:: Given entries ::
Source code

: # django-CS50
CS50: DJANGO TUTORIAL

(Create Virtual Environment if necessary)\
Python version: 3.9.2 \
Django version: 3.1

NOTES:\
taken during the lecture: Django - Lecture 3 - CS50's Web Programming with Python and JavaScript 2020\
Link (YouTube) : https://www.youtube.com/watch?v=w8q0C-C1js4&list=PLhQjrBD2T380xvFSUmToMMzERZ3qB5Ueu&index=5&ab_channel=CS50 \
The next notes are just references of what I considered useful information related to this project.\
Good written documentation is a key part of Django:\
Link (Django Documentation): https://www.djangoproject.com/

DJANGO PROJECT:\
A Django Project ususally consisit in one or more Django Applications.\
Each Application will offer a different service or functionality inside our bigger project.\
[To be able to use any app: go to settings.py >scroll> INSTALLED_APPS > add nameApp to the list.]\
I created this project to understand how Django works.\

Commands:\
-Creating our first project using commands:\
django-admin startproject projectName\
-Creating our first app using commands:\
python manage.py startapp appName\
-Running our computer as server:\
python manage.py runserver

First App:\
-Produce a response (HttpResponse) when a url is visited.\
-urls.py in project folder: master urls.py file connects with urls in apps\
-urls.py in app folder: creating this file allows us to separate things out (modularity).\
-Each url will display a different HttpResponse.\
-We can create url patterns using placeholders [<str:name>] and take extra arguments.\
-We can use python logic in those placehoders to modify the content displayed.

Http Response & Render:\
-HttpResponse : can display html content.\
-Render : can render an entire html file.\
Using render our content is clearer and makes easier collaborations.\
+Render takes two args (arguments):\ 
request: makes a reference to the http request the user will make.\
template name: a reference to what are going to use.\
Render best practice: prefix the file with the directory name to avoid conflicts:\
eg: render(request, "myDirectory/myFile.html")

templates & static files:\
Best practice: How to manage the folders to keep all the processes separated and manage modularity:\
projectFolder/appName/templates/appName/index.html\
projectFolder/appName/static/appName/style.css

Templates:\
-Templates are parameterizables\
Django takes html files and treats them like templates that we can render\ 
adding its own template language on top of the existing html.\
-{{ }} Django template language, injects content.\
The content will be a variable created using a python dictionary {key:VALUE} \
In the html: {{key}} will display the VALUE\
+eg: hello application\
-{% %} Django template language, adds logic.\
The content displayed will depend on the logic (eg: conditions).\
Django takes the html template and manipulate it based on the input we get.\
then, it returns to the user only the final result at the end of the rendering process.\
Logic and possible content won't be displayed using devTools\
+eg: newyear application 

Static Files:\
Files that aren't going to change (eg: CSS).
:::
> **What you have to do**
Please tally the lines in the items above that contain the word "list", and reply with the number alone.

> **Solution to the problem**
2